The course of Mohamed's torture adhered closely to the "procedures" the CIA laid out in a 2004 memo to the Justice Department. Even before arriving at COBALT, [a CIA prison in Afghanistan] Mohamed was subjected to "conditioning" procedures designed to cause terror and vulnerability. He was rendered to COBALT hooded, handcuffed, and shackled. When he arrived, an American woman told him he was a prisoner of the CIA, that human rights ended on September 11, and that no laws applied in the prison.

Quickly, his torture escalated. For much of the next year, CIA personnel kept Mohamed naked and chained to the wall in one of three painful stress positions designed to keep him awake. He was held in complete isolation in a dungeon-like cell, starved, with no bed, blanket, or light. A bucket served as his toilet. Ear-splitting music pounded constantly. The stench was unbearable. He was kept naked for weeks. He wasn't permitted to wash for five months.

According to the report, the torture regime designed and implemented by Mitchell and Jessen "ensnared at least 119 men, and killed at least one--a man named Gul Rahman who died in November 2002 of hypothermia after being tortured and left half naked, chained to the wall of a freezing-cold cell."

Gul's family has never been formally notified of his death, nor has his body been returned to them for a dignified burial, the ACLU states. Further, no one has been held accountable for his murder. But the report notes, "An unnamed CIA officer who was trained by Jessen and who tortured Rahman up until the day before he was found dead, however, later received a $2,500 bonus for 'consistently superior work.'"

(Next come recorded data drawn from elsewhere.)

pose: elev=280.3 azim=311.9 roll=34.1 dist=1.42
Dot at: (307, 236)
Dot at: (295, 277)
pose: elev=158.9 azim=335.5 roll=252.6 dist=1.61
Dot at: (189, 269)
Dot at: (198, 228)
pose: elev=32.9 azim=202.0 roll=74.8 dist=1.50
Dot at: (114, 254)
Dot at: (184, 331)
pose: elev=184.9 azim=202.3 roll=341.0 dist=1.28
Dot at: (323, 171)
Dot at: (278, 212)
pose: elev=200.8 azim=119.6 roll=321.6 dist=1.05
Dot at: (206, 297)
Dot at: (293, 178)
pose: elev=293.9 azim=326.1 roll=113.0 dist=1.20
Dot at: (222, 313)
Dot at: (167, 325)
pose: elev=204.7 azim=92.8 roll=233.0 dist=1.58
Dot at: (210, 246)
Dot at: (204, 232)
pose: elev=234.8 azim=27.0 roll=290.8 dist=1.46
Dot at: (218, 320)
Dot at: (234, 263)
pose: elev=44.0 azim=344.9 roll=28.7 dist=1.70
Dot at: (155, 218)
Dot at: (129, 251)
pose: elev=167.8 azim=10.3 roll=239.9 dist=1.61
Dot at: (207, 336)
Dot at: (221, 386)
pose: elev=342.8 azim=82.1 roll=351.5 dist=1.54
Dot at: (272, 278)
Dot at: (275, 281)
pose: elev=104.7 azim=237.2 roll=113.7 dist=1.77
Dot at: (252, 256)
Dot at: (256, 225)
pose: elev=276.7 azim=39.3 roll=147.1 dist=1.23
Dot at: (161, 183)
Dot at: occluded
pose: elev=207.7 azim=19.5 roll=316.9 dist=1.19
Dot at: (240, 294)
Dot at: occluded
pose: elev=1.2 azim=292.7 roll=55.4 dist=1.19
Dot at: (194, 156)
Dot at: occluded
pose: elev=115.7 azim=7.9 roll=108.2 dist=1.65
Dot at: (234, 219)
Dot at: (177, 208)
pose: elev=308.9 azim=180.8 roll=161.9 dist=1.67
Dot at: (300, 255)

The ACLU charges that the theories devised by Mitchell and Jessen and employed by the CIA, "had never been scientifically tested because such trials would violate human experimentation bans established after Nazi experiments and atrocities during World War II." Yet, they were the basis of "some of the worst systematic brutality ever inflicted on detainees in modern American history."

Despite last year's release of the Senate Torture Report, the government has prosecuted only a handful of low-level soldiers and one CIA contractor for prisoner abuse. Meanwhile, the architects of the CIA's torture program, which include Mitchell and Jessen, have escaped any form of accountability.

Physicians for Human Rights (PHR) issued a statement saying they welcomed the federal lawsuit as "a landmark step toward accountability," and urged the U.S. Department to follow suit and criminally "investigate and prosecute all those responsible for torture, including health professionals."

In the wake of the Senate report, the group strongly criticized Mitchell and Jessen for betraying "the most fundamental duty of the healing professions."

In Tuesday's statement, Donna McKay, PHR's executive director, said: "Psychologists have an ethical responsibility to 'do no harm,' but Mitchell and Jessen's actions rank among the worst medical crimes in U.S. history."